▸ **Brief**
Write only the number of lines in the entries below that contain the string "dfec".

▸ **Data under study**
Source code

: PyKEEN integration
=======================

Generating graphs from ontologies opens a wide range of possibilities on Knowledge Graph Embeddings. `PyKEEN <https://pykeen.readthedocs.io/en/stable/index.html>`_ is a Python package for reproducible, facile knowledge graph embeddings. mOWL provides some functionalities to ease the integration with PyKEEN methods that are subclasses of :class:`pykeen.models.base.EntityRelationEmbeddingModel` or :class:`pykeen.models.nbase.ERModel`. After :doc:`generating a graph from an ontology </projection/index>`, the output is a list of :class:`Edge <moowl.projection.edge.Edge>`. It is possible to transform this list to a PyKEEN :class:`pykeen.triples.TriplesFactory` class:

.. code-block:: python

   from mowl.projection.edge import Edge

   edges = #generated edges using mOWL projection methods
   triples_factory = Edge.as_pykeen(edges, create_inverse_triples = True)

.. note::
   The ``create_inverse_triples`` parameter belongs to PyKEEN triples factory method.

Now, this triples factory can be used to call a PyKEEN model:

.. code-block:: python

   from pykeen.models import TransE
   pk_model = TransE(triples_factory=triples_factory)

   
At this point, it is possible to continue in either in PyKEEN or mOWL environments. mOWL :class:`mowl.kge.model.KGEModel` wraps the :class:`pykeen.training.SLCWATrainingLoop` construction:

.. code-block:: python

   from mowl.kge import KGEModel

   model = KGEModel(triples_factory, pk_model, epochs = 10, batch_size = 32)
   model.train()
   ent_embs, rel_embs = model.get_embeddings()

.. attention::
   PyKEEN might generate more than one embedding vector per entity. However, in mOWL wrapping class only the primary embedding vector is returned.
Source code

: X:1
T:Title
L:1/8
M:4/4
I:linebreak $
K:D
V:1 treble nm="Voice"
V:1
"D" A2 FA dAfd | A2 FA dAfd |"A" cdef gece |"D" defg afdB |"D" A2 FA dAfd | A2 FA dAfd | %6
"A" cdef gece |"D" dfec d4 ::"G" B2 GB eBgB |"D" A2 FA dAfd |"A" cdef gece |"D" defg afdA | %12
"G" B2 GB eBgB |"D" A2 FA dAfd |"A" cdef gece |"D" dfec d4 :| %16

▸ **Problem solution**
2